StarCoder 2 and The Stack v2: Advancing the Frontiers of Code Generation LLMs
The BigCode project, an open scientific collaboration focused on the responsible development of LLMs for Code (Code LLMs), recently introduced StarCoder2. This initiative marks a significant advancement in the field of code generation LLMs, extending the foundational work done on the initial StarCoder and The Stack datasets. In partnership with Software Heritage, the project has developed The Stack v2, a vastly expanded corpus for training code generation models. This blog post presents a comprehensive overview of StarCoder2, the development of The Stack v2, and the evaluations performed to gauge the models' capabilities.
Introduction to StarCoder 2
StarCoder2 encompasses a family of models with 3B, 7B, and 15B parameters, pushing the boundaries of what's possible in code generation. These models were trained using a dataset approximately 4 times larger than its predecessor, resulting in significant performance improvements. The training set, rooted in the Software Heritage archive and supplemented with other high-quality datasets, spans over 619 programming languages.
The Development of The Stack v2
The Stack v2 builds upon the digital commons of Software Heritage’s source code archive, enhanced with additional data sources like GitHub pull requests, Kaggle notebooks, and extensive documentation. This meticulously curated and cleaned dataset is 4 times larger than the first version of The Stack, facilitating the training of more nuanced and powerful models.
Evaluation and Benchmarks
StarCoder2 models were evaluated against a suite of benchmarks designed to test code completion, code fixing and editing, mathematical reasoning, and more. These evaluations show that, in many instances, the smaller StarCoder2-3B model outperforms other models of similar size and even surpasses the performance of larger, previously best-performing models. The largest in the family, StarCoder2-15B, sets new standards by matching or outperforming models more than twice its size on several benchmarks.
Repository-Level Code Completion
Focusing on practical applications, the models were assessed on their capability to perform code completion at the repository level, demonstrating significant improvements over earlier models. These improvements are credited to the methodology employed in creating The Stack v2 and the robust training approach that leveraged this expansive dataset.
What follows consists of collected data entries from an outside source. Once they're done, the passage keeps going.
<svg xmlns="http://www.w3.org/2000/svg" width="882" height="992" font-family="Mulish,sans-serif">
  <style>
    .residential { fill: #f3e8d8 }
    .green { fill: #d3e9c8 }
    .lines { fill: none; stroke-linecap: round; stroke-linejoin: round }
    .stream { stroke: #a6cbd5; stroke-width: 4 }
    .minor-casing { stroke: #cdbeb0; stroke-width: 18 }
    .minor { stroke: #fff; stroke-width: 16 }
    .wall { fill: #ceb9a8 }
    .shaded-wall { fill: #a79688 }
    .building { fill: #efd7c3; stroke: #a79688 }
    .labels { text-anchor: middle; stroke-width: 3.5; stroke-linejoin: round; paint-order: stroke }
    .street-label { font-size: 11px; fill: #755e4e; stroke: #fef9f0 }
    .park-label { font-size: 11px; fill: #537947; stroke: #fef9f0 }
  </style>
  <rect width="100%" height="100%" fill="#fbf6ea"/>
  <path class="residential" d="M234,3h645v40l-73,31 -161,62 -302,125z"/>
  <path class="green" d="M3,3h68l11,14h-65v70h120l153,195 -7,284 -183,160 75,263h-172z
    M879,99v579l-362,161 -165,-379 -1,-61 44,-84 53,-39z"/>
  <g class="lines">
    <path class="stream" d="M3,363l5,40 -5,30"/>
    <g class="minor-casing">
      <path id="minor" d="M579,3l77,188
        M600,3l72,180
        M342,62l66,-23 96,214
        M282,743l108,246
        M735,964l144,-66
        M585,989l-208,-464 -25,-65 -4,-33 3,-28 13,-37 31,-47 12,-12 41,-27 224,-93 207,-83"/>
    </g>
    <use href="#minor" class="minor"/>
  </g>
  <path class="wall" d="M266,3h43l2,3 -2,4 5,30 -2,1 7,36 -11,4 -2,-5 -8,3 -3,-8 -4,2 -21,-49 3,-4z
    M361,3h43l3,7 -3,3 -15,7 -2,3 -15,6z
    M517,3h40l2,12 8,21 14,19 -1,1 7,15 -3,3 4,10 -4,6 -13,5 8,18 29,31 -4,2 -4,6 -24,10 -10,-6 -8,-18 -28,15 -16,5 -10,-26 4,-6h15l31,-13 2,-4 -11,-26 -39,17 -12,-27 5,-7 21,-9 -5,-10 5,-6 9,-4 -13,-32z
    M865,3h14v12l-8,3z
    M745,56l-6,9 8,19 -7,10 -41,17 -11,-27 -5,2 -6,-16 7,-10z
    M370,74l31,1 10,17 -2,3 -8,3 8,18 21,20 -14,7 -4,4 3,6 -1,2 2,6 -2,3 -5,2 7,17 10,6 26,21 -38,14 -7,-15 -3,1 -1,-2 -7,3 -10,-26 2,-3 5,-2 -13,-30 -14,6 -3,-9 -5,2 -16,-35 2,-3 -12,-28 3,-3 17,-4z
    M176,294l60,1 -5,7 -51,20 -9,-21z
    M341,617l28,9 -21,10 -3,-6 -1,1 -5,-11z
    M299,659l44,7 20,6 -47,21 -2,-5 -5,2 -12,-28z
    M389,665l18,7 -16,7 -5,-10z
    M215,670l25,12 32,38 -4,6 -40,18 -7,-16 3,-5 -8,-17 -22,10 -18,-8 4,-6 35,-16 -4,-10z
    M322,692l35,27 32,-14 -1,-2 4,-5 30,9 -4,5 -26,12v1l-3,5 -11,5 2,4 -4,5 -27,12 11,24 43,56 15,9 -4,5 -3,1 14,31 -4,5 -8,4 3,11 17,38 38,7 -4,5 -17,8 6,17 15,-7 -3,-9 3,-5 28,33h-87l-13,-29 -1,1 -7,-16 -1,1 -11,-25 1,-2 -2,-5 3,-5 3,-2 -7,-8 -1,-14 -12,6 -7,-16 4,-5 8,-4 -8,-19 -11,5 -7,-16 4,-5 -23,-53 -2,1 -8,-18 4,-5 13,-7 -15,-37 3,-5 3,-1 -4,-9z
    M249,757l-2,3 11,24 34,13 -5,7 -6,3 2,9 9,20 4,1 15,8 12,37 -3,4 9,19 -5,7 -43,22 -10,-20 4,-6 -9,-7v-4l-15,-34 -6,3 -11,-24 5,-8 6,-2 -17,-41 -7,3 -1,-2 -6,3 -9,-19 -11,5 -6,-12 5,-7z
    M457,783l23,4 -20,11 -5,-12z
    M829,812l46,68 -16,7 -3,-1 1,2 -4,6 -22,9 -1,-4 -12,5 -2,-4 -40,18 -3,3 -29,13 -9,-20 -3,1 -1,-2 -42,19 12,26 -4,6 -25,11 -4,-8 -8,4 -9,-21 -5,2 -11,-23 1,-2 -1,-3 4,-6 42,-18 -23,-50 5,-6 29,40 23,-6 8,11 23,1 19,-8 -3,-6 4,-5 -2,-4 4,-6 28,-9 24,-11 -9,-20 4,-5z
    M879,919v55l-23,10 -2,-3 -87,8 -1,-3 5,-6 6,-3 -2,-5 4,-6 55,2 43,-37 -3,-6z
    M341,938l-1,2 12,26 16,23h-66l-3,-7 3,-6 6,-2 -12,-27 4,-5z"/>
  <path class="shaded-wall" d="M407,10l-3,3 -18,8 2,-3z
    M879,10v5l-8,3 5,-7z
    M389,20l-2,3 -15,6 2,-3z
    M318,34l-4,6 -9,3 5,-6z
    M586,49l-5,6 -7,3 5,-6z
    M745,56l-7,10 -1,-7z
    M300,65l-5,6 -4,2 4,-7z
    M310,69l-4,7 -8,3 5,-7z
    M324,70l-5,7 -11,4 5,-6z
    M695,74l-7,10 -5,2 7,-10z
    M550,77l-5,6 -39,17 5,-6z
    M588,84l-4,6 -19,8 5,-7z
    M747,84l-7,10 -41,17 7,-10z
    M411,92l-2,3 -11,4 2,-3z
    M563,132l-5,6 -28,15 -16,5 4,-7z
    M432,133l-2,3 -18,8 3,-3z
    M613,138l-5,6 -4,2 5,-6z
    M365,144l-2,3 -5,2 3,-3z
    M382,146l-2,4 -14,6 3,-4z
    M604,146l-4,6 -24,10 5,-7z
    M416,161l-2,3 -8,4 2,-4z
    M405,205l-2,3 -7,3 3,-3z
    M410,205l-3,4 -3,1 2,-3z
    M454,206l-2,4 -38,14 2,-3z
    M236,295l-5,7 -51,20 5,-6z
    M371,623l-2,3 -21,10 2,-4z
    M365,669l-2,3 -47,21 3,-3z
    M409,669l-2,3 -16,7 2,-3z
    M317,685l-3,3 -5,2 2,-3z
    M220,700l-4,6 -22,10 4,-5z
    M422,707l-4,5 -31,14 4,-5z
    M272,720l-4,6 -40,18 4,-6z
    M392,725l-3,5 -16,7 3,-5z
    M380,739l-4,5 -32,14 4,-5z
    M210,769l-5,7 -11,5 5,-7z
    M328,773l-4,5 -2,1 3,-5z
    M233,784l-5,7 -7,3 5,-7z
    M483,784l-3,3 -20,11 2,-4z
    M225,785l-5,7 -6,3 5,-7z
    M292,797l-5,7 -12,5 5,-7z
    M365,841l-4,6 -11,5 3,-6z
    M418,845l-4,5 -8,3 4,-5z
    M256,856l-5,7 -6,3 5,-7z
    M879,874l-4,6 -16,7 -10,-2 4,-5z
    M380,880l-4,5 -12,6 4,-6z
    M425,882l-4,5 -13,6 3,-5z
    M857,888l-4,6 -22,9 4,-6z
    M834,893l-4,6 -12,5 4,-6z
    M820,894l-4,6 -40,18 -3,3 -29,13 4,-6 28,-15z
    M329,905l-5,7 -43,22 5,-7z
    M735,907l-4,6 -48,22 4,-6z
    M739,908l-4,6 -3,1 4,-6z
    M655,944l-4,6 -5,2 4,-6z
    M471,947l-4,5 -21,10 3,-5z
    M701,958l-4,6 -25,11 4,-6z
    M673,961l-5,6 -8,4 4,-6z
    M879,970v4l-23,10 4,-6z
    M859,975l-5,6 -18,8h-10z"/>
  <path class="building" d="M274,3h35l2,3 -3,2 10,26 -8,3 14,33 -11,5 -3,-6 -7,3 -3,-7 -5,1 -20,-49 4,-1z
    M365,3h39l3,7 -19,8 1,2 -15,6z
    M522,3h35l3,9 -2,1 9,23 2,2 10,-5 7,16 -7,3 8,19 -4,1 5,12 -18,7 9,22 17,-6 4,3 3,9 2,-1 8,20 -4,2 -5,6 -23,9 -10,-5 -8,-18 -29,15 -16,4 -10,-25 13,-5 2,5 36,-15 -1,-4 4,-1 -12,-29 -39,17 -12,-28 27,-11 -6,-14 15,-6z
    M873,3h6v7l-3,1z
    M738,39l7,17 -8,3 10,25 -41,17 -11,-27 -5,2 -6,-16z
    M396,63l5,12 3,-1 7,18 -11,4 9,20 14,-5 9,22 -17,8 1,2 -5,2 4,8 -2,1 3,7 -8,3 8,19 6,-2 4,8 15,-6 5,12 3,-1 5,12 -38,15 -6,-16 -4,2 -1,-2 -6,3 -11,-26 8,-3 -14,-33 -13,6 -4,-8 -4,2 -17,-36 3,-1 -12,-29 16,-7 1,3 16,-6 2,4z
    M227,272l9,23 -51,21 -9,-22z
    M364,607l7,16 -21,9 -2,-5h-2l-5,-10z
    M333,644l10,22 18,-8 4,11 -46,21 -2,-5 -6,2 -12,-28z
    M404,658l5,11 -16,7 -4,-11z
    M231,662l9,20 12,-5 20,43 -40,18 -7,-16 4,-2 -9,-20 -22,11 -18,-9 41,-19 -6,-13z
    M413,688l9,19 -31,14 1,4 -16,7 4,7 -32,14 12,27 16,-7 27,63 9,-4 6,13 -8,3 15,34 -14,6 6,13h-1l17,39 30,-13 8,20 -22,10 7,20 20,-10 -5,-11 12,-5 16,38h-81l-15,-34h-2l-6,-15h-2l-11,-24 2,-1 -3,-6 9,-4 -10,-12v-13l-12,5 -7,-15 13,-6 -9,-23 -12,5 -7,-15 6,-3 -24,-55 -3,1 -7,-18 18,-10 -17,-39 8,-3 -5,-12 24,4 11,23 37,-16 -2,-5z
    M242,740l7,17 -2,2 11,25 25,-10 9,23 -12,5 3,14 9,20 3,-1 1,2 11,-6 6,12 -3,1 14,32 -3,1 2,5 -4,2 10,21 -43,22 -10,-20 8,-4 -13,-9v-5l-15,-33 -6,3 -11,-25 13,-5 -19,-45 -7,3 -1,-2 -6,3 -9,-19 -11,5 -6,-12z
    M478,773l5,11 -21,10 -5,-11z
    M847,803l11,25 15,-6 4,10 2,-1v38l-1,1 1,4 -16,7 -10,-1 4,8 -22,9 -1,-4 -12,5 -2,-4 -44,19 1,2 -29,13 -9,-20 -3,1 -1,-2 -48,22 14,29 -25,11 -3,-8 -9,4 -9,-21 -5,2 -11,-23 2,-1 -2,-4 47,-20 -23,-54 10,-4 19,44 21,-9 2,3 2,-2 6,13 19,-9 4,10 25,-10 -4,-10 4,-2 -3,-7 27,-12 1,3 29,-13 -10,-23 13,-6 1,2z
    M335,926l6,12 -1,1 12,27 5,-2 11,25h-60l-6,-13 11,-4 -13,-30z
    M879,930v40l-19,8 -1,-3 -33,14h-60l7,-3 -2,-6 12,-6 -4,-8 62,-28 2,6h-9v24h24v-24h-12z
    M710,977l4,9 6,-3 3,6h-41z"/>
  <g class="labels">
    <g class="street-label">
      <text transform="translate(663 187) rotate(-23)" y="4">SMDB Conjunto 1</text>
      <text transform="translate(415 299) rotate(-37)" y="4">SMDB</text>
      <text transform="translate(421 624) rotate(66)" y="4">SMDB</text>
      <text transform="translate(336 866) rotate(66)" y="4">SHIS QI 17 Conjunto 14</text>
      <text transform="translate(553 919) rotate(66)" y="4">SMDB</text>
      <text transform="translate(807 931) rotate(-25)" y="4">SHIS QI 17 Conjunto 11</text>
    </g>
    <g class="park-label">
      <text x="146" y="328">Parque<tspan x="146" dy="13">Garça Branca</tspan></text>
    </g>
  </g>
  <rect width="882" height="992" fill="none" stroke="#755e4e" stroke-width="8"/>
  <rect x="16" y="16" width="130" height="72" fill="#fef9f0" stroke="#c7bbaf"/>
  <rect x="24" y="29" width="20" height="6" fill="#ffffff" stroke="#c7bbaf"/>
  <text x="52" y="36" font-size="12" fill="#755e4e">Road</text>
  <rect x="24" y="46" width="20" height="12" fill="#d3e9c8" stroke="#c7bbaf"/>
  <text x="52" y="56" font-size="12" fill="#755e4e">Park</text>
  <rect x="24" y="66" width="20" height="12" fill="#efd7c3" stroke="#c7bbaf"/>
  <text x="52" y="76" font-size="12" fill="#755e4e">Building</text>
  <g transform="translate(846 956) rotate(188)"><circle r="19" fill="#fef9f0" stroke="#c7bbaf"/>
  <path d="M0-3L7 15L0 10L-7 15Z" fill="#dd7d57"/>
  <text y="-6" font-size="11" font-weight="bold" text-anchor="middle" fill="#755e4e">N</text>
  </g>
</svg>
Advancements and Social Impact
The development of StarCoder2 and The Stack v2 encapsulates the BigCode project’s commitment to open science, ethical data sourcing, and the acceleration of research in the development of Code LLMs. By ensuring transparency in the training data and providing open access to model weights, the project aids in democratizing AI advancements and fostering an environment of responsible AI development. Furthermore, the project addresses challenges in privacy, security, societal and representation biases, underscoring the importance of balanced and mindful technological progress.
Conclusion
StarCoder2 represents a leap forward in the domain of code generation with LLMs, supported by the extensive dataset provided by The Stack v2. These advancements showcase the potential of collaborative, open scientific projects in pushing the boundaries of AI and providing the groundwork for future innovations. As the BigCode project continues to evolve, it remains centered on the pillars of responsible development, open access, and community engagement, paving the way for more inclusive and ethically considered advancements in AI.
Acknowledgements
This work is a testament to the collaborative spirit of the BigCode community, Software Heritage, and all contributors across the globe. It is a powerful example of what can be achieved when the scientific community comes together in pursuit of open, responsible technological advancement.